Os pais mais velhos são mais propensos a terem bebês prematuros, e esse risco é maior quando a idade do pai é mais avançada, de acordo com um estudo publicado em 2005 na revista Epidemiology. O nascimento precoce é acompanhado de maiores riscos de obesidade, doenças cardiovasculares e diabetes.

 

Estudos têm demonstrado também que os genes do pai “mais velho” presentes no esperma podem criar uma placenta menos efetiva. Um pai de 30 anos, em média, passa 55 mutações – mudanças no DNA de um gene – para sua prole, e esse número é duplicado quando o homem atinge os 47 anos. Essas mutações podem levar à síndrome de Down, anemia falciforme (transtorno dos glóbulos vermelhos) e defeitos congênitos, como problemas cardíacos e fissura palatina, por exemplo.

Pesquisas publicadas em novembro de 2005 descobriram que homens com mais de 50 anos eram mais do que quatro vezes mais propensos a ter um filho com síndrome de Down em comparação aos pais mais jovens. Esta é uma das razões pelas quais as clínicas de fertilidade normalmente aceitam doações de esperma de homens com idades entre 18 e 41 anos.

Neste mesmo cenário, o risco de ter uma criança nascer como acondroplasia, um tipo de nanismo, sobe de um em 15.000 para um em 1.923 se o pai tiver mais de 50 anos.

Embora as causas exatas para o autismo, que afeta a forma como as pessoas se relacionam com os outros, ainda sejam desconhecidas, pode haver uma conexão com a idade paterna. Um estudo publicado em 2006 nos Archives of General Psychiatry descobriu que crianças nascidas de homens com mais de 40 anos tinham um risco seis vezes maior de desenvolver autismo, em comparação àquelas nascidas de homens com menos de 30. Contudo, as conclusões são questionáveis, uma vez que o autismo envolve muitos fatores, incluindo genética, meio ambiente e desenvolvimento do cérebro.

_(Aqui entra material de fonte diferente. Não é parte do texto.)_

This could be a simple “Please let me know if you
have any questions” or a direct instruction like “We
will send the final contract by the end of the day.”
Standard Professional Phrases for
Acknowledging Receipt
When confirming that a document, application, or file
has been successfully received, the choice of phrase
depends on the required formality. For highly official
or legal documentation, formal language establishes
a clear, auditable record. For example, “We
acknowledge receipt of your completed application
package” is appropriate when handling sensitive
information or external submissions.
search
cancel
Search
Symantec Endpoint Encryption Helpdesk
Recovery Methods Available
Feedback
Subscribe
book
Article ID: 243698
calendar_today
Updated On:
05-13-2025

Condições como Transtorno de Déficit de Atenção com Hiperatividade (TDAH) também são mais comuns em crianças cujos pais são mais velhos. Um estudo publicado na revista JAMA em 2013, descobriu que as crianças nascidas de homens com mais de 45 anos tinham 13 vezes mais chances de serem diagnosticadas como TDAH do que as de homens com idades entre 20 e 24 anos.

Ainda, pesquisadores da Faculdade de Médicos e Cirurgiões da Universidade de Columbia, nos EUA, descobriram que os homens com mais de 50 anos são cerca de três vezes mais propensos a terem um filho com esquizofrenia em comparação aos homens com menos de 25.

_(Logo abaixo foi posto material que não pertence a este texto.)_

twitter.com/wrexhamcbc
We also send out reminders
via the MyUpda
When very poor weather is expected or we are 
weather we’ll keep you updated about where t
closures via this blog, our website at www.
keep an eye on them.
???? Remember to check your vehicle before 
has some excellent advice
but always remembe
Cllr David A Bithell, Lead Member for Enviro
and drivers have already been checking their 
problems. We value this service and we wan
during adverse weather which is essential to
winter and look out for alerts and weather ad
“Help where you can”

As crianças concebidas por homens com mais de 40 anos também apresentaram um risco aumentado, de 14%, de desenvolver leucemia infantil, bem como um risco 70% maior de tumores cerebrais, de acordo com estudos. Ainda, se o pai tiver mais de 45 anos, há um aumento triplicado no risco de um câncer raro de olho chamado retinoblastoma.

Enquanto isso, as crianças do sexo feminino, filhas de pais mais velhos, tendem a sofrer um risco aumentado de desenvolver câncer de mama enquanto adultas, de acordo com estudos feitos nos EUA e publicados em 2014.

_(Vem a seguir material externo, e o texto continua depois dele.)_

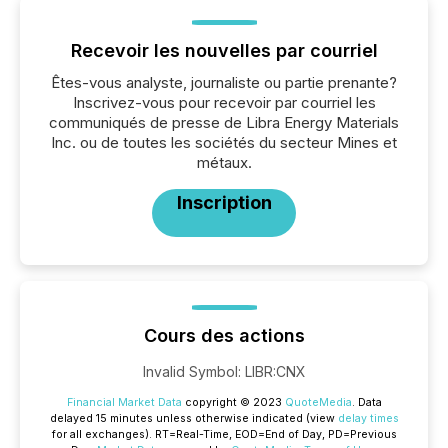
Recevoir les nouvelles par courriel
Êtes-vous analyste, journaliste ou partie prenante?
Inscrivez-vous pour recevoir par courriel les
communiqués de presse de Libra Energy Materials
Inc. ou de toutes les sociétés du secteur Mines et
métaux.
Inscription
Cours des actions
Invalid Symbol
:
LIBR:CNX
Financial Market Data
copyright © 2023
QuoteMedia
. Data
delayed 15 minutes unless otherwise indicated (view
delay times
for all exchanges).
RT
=Real-Time,
EOD
=End of Day,
PD
=Previous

Uma equipe de médicos do City of Hope National Medical Center, na Califórnia, descobriu que mulheres cujos pais conceberam entre as idades de 30 a 34 anos, tinham um risco 25% maior de desenvolver câncer de endométrio (útero). Segundo os pesquisadores pode haver uma relação entre os pais mais velhos e risco de cânceres ligados a hormônios. O motivo, no entanto, ainda não está claro, mas pode ser que a redução do nível de hormônios resulte em alterações cromossômicas nos espermatozoides.

Outros factores positivos

Crianças filhas de pais mais velhos podem desfrutar de uma maior longevidade. Isso porque elas nasceram com telômeros – que protegem uma cadeia de DNA – mais longos. Então, quanto mais longos, maior a proteção que fornecem ao DNA e maior a longevidade.

A relação entre pais mais velhos e telômeros mais longos foi proposta em um estudo publicado em 2012 pela Proceedings of the National Academy of Sciences. “É interessante, mas o comprimento dos telômeros não determina sozinho quando morreremos” disse Christopher Barrat, professor de saúde reprodutiva na Faculdade de Medicina da Universidade de Dundee. “O meio ambiente e outros fatores também devem ser levados em consideração”.